Restricted Boltzmann Machine

A Boltzmann Machine is an unsupervised generative neural network that models data using energy-based states with fully connected bidirectional neurons. Due to this, full connectivity training is computationally expensive and inefficient in practice.

A Restricted Boltzmann Machine (RBM) is a simplified version of the Boltzmann Machine designed to make training feasible. It consists of a visible layer and a hidden layer with no connections allowed between neurons within the same layer. RBMs learn latent features from unlabeled data and are widely used for representation learning and dimensionality reduction.

RBM is an unsupervised, generative, energy-based model that learns a probability distribution over input data.
It has two layers only a visible (input) layer and a hidden (feature) layer with no intra-layer connections.
RBMs are trained using Contrastive Divergence, which is an efficient approximation to maximum likelihood learning.
They can discover latent features that explain correlations in the input data.
RBMs are commonly used in feature learning, collaborative filtering, dimensionality reduction and as building blocks of Deep Belief Networks (DBNs).

How RBM Works

A Restricted Boltzmann Machine (RBM) is a generative stochastic neural network consisting of two layers a visible layer and a hidden layer. The term restricted means there are no connections within the same layer only between visible and hidden units.

learning — Parameter Learning vs. Sample Generation

The image shows the two phases of a Restricted Boltzmann Machine (RBM).
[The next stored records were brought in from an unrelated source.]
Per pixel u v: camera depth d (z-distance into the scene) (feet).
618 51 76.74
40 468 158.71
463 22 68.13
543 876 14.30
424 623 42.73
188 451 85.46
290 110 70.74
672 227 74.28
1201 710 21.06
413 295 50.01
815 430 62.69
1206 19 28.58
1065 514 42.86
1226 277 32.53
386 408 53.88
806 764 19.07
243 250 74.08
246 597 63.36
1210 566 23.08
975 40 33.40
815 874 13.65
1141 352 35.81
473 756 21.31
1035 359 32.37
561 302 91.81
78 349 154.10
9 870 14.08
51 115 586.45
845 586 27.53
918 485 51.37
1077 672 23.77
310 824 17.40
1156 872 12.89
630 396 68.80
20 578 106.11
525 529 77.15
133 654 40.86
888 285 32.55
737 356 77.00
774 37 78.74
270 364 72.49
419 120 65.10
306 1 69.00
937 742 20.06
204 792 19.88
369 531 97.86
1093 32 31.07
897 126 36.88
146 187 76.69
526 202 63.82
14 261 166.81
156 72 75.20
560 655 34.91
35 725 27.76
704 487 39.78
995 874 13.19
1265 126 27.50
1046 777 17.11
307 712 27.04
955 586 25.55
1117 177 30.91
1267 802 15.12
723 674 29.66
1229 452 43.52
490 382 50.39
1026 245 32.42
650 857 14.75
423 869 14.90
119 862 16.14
During learning visible units receive training data and adjust weights with hidden units to model the data distribution.
During generating the trained RBM uses sampling between hidden and visible units to produce new data samples similar to the training data.

RBM Architecture

Visible units (v): Represent the input data

v = (v_1, v_2, \dots, v_n)

Hidden units (h): Capture latent features

h = (h_1, h_2, \dots, h_m)

Weights (W): Connections between visible and hidden units. W_{ij} connects v_i \text{ and } h_j.
Biases: Visible bias {b_i} and hidden bias c_j

Energy Function

The RBM assigns an energy to each configuration of visible and hidden units:

E(v, h) = - \sum_{i=1}^{n} b_i v_i - \sum_{j=1}^{m} c_j h_j - \sum_{i=1}^{n} \sum_{j=1}^{m} v_i W_{ij} h_j

where

v_i: state of visible unit i
h_j: state of hidden unit j
W_{ij}: weight between visible unit i and hidden unit j

Lower energy leads to higher probability.
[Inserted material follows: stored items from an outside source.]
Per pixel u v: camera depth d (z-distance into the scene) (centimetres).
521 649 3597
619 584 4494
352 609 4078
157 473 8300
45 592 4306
Learning Process of Restricted Boltzmann Machine

The learning process of an RBM aims to reduce the reconstruction error. This is achieved by iteratively updating the weights so that the reconstructed data becomes closer to the original data distribution.

1. Reconstruction Error

Reconstruction error is define by:

v^{(0)}-v^{(1)}

where

v^{(0)}: original input (visible units)
v^{(1)}: reconstructed input

The goal of learning is to minimize this error over successive training iterations by adjusting the weights W.

2. Forward Pass

In the forward pass, we compute the probability of activating hidden units given the visible input v^{(0)}

P(h_j = 1 \mid v^{(0)}) = \sigma\!\left( c_j + \sum_{i=1}^{n} W_{ij} v^{(0)} \right)

3. Backward Pass

In the backward pass, the RBM reconstructs the input using the hidden activations

P(v_i = 1 \mid h) = \sigma\!\left( b_i + \sum_{j=1}^{m} W_{ij} h_j \right)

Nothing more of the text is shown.